Assessment of the therapeutic efficacy of MR191 in a lethal Syrian hamster model. (A) Schematic diagram for assessing the therapeutic effect of MR191 in the Syrian hamster model. (B) Weight change and percent survival after VSV-MARV/GP infection. (C) Viral loads were evaluated by TCID₅₀ in the liver, spleen, lung and kidney at 36 hpi and 5 dpi. (D) Hematological changes at 36 hpi and 5 dpi. (E) Immunohistochemistry of the liver, spleen, lungs and kidneys. Scale bar = 100 μm or 50 μm. (F) Pathological changes in the liver, spleen, lungs and kidneys. Scale bar = 100 μm. The hepatic lesions included hepatocellular ballooning (red arrows), hepatocellular edema (black arrows), bruising (yellow arrows), and lymphocytic infiltration (green arrows).
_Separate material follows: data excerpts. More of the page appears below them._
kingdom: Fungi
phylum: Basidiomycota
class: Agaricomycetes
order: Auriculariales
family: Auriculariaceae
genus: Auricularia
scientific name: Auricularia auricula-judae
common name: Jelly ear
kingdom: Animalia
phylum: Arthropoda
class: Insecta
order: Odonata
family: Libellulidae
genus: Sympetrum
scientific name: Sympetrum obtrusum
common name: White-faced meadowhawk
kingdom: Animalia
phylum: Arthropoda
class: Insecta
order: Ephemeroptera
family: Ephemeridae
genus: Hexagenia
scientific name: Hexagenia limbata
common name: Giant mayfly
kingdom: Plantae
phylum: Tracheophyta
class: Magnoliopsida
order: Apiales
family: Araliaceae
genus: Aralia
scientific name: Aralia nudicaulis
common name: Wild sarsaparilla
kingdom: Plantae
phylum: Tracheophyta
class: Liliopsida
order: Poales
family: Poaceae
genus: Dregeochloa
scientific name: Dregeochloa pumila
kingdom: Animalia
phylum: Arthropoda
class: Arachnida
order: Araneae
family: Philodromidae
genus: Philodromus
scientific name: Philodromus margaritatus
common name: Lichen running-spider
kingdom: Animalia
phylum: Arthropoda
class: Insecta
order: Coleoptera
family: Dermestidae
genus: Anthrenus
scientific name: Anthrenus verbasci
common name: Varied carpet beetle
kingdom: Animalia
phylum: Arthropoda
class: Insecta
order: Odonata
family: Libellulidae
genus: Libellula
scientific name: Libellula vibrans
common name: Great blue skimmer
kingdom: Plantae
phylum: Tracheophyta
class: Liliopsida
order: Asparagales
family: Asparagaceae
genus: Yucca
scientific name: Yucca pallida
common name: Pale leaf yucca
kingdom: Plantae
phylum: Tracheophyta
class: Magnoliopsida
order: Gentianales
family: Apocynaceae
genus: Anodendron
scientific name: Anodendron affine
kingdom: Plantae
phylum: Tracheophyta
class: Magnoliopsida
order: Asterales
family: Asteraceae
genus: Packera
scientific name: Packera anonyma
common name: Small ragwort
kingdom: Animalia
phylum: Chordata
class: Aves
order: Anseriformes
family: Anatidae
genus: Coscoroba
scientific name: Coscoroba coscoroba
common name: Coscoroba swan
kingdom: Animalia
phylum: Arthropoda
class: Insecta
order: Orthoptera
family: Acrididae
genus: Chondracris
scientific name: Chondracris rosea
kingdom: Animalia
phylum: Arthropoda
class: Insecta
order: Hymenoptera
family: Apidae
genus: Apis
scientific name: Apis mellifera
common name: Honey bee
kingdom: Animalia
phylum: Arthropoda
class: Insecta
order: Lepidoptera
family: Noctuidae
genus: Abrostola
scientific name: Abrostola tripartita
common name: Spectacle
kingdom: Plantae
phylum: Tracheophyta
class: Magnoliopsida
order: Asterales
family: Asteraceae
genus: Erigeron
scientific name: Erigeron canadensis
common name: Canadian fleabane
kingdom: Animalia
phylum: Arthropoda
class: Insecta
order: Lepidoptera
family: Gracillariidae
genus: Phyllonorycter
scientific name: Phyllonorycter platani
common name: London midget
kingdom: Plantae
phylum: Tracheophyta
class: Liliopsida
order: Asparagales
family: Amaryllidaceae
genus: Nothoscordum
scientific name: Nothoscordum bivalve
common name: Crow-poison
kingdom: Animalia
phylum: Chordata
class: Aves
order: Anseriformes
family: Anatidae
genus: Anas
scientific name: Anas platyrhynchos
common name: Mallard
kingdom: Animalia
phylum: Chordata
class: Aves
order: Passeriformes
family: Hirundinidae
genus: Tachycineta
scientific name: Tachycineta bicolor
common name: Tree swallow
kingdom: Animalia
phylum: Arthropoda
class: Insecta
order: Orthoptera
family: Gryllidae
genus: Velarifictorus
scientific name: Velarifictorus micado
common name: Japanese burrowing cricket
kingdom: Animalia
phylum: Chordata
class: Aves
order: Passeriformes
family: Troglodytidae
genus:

Splenic lesions include cellular punctate necrosis (black arrows) and bruising (yellow arrows). Lung pathological changes include granulocyte infiltration (black arrows), edema of fine bronchial epithelial cells (red arrows), siltation of pulmonary veins and capillaries of alveolar walls (blue arrows), and perivascular edema (green arrows). Renal pathological changes include hydropic degeneration of tubular epithelial cells (red arrows), bruising (yellow arrows), and necrosis of tubular epithelial cells (black arrows). (G) IRS scores of the liver, spleen, lung and kidney. (H) Pathological scores of the liver, spleen, lung and kidney.